Un soir qu’elle se promenait d’une manière pensive dans une allée de son jardin, le comte se présenta soudain à ses regards : ce n’était point le hasard seul qui avait part à cette rencontre : au moment même il faisait d’elle le sujet de ses pensées ; quelqu’espérance de la voir l’avait conduit là ; l’air mille fois plus triste que de coutume, les traits excessivement pâles, il marchait en chancelant… la marquise l’arrête ! et le regardant avec intérêt, elle lui demande d’une voix douce s’il se trouvait plus mal ? une pareille demande était tout ce qu’Adolphe attendait, mais ce dont il n’osait se flatter. Oubliant cette fois de se tenir sur ses gardes, il ne fut pas plus long-tems maître de ses émotions, et se jetant à ses pieds, il lui fit l’aveu, par des accens brusques et entrecoupés, de la passion qui dévorait son cœur. Confondue et interdite, la tremblante Laurina ne savait si elle devait fuir ; cependant rester après un tel aveu était l’autoriser et se rendre complice de sa coupable hardiesse.
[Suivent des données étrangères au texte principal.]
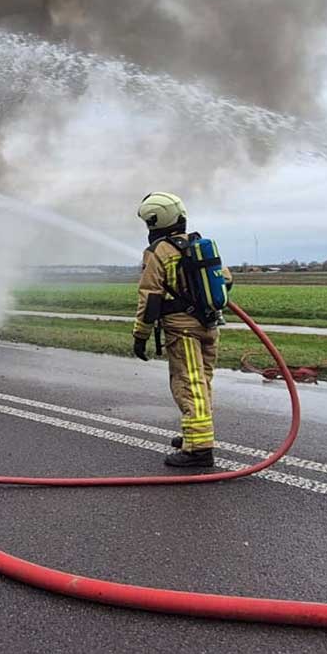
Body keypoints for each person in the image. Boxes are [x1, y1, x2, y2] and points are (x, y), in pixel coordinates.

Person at [131, 191, 222, 468]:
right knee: (201, 381)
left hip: (182, 330)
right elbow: (225, 279)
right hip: (209, 325)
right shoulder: (198, 244)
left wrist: (140, 335)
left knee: (188, 383)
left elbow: (150, 297)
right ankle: (194, 437)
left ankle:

Elle fit donc des efforts pour se dégager du comte, qui s’était emparé de ses mains en tombant à genoux. Mais n’avait-elle pas déjà souffert qu’un autre homme que son époux occupât ses pensées ? Écouter une seule minute l’aveu d’une passion criminelle qu’elle avait inspirée, n’était-ce point le premier pas que la malheureuse Laurina faisait dans la carrière du vice ? reculer alors devenait d’une difficulté qui eût exigé une énergie incompatible avec la faiblesse qu’elle venait de montrer… Enfin, inspirée d’une résolution subite, et sentant fortement l’indécence de sa situation, elle s’arracha des bras du séducteur Adolphe, et fuyant sa présence, elle chercha à calmer son agitation dans la solitude de son appartement.